Problem to solve:
Please show each line of the listing below that contains the word "veya".

** Opening Exercise inputs block **

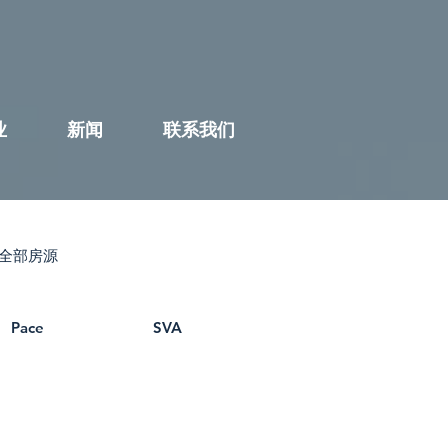
业
新闻
联系我们
全部房源
Pace
SVA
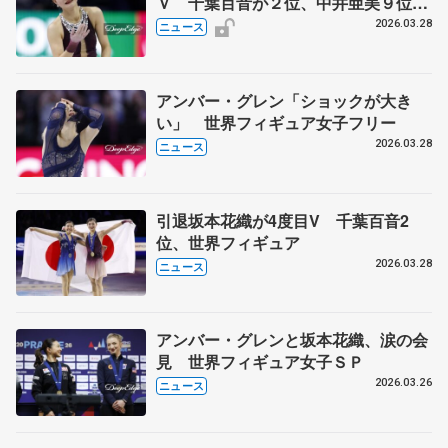
Ｖ 千葉百音が２位、中井亜美９位
世界フィギュア
2026.03.28
ニュース
アンバー・グレン「ショックが大き
い」 世界フィギュア女子フリー
2026.03.28
ニュース
引退坂本花織が4度目V 千葉百音2
位、世界フィギュア
2026.03.28
ニュース
アンバー・グレンと坂本花織、涙の会
見 世界フィギュア女子ＳＰ
2026.03.26
ニュース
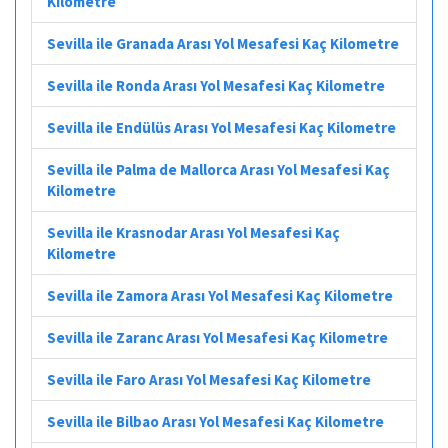
Kilometre
Sevilla ile Granada Arası Yol Mesafesi Kaç Kilometre
Sevilla ile Ronda Arası Yol Mesafesi Kaç Kilometre
Sevilla ile Endülüs Arası Yol Mesafesi Kaç Kilometre
Sevilla ile Palma de Mallorca Arası Yol Mesafesi Kaç
Kilometre
Sevilla ile Krasnodar Arası Yol Mesafesi Kaç
Kilometre
Sevilla ile Zamora Arası Yol Mesafesi Kaç Kilometre
Sevilla ile Zaranc Arası Yol Mesafesi Kaç Kilometre
Sevilla ile Faro Arası Yol Mesafesi Kaç Kilometre
Sevilla ile Bilbao Arası Yol Mesafesi Kaç Kilometre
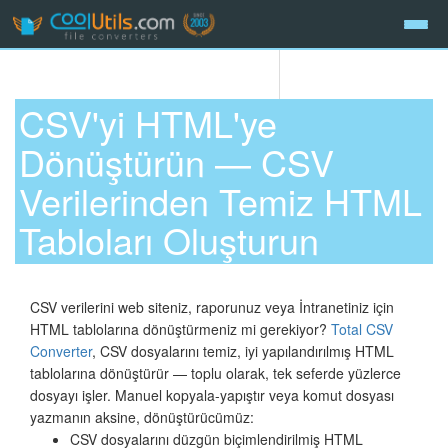
CSV'yi HTML'ye
Dönüştürün — CSV
Verilerinden Temiz HTML
Tabloları Oluşturun
CSV verilerini web siteniz, raporunuz veya İntranetiniz için
HTML tablolarına dönüştürmeniz mi gerekiyor?
Total CSV
Converter
, CSV dosyalarını temiz, iyi yapılandırılmış HTML
tablolarına dönüştürür — toplu olarak, tek seferde yüzlerce
dosyayı işler. Manuel kopyala-yapıştır veya komut dosyası
yazmanın aksine, dönüştürücümüz:
CSV dosyalarını düzgün biçimlendirilmiş HTML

** Closing Exercise inputs block **

Solution for this task:
CSV verilerini web siteniz, raporunuz veya İntranetiniz için
dosyayı işler. Manuel kopyala-yapıştır veya komut dosyası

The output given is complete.